During the two and a half hour trip home, Robert began telling his mother of how a book he had recently read had been influencing his life. “It’s called Have We No Right?. It’s really supposed to be a missionary book, but it deals with the day-to-day life of any Christian. This book got me to thinking, you know? I started out a little over a year ago to be a Christian. Some of the people at the Friends Church looked at me sort of funny, or at least I felt they did, when I went up to the altar that Sunday morning. They treat me OK, but I think some of them think I’m going off on the deep end, that I’m too Christian. I hope they don’t feel that way, but I think a couple of them do.”

“Who, Robert?” asked Lila with surprise obvious. “I didn’t think anyone felt that way. Who are they?”

“No, if I’m wrong, I wouldn’t want to have you feeling bad about someone, and for sure, I wouldn’t want them to even know I have these doubts.” He reached over and patted Lila’s shoulder as he drove northward to Michigan. “That’s not what I was wanting to say anyhow. This book suggests that we have no rights as Christians, that is, no rights to make big money or to get married or lots of other things. It’s only if God chooses for us to have these things that we may have them. Miss Kuhn, the writer of the book, feels that when we take up our cross daily to follow Him, like the Bible says, we are satisfied with what He chooses for our lives. That sounds good to me.”

As she occasionally did, Lila began losing her ability to be calmly rational. “Does this mean you’re not ever going to get married, Robert?”

“Not at all, Mom, he countered. “Probably God has someone for me, but I’m only nineteen, you know. What’s the hurry? But if not, I believe He will make me happy with whatever my life holds. Quit worrying. Besides, I’ve got better choices available than Sandra, you know. Remember the three girls at Buckingham Church I told you about? And, then too, when I went to Lester Chapel last Thursday night, I saw a girl who seems really nice, not that I’m looking that desperately, but my eyes are open.”

They decided to find other topics of discussion for the remainder of the trip to St. Leon, including how Robert’s college classes were coming.

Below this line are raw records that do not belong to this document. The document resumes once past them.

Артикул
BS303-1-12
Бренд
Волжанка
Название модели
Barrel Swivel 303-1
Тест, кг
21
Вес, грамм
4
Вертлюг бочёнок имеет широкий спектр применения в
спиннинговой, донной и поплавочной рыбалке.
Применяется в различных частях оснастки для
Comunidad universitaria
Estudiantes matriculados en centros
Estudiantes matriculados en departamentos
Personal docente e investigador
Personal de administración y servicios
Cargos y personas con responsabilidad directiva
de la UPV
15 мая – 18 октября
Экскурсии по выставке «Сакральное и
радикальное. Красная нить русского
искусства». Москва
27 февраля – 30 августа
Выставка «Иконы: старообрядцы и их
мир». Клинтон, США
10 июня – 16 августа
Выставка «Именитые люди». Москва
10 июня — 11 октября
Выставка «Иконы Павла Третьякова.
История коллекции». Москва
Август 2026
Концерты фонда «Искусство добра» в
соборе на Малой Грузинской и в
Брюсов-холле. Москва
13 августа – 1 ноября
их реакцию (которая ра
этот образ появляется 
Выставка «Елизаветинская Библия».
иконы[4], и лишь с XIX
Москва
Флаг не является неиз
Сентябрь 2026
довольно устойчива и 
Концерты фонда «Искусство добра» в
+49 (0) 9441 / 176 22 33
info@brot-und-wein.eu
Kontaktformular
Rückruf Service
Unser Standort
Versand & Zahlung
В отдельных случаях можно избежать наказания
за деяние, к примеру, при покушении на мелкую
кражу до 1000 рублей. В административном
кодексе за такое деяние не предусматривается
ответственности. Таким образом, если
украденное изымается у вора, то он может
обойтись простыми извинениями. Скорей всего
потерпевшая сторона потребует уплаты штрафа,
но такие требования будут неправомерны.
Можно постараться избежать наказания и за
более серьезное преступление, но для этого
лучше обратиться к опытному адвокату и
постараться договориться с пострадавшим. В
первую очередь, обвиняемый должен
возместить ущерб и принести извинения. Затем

Finally they pulled the red and white station wagon into the drive. Home at last.

As expected, Chauncey did not receive Lila’s request with great understanding, at least. not at first. As he usually did, he had to swear a few times, taking off the billed cap to expose his very bald, darkly tanned pate. Lila knew him well, though, and suspected that, after his tirade, he would become more rational. She was right, too. Although they had had enough conflict in their twenty-one years of marriage, they had some good foundations on which to build agreements. Neither of them felt their parents should ever be put into a nursing home if any of the children were able to take them in.

As Robert headed out to do the milking, he felt confident that his parents would work out some way to take in Grandma Sullivan. They cared about each other’s relatives, and despite any amount of swearing Robert heard, he knew they were concerned about caring for their people. Sometimes, Robert felt that his parents enjoyed bickering and acting angry with each other.

Because of the trip to Ohio, Robert had not got home early enough to get his daily chores done and still get to the Thursday night prayer service at a neighboring church. He decided that he would to go to the little country church on First Night service, Sunday night. He was torn between that church and Buckingham, which is his usual Sunday night choice.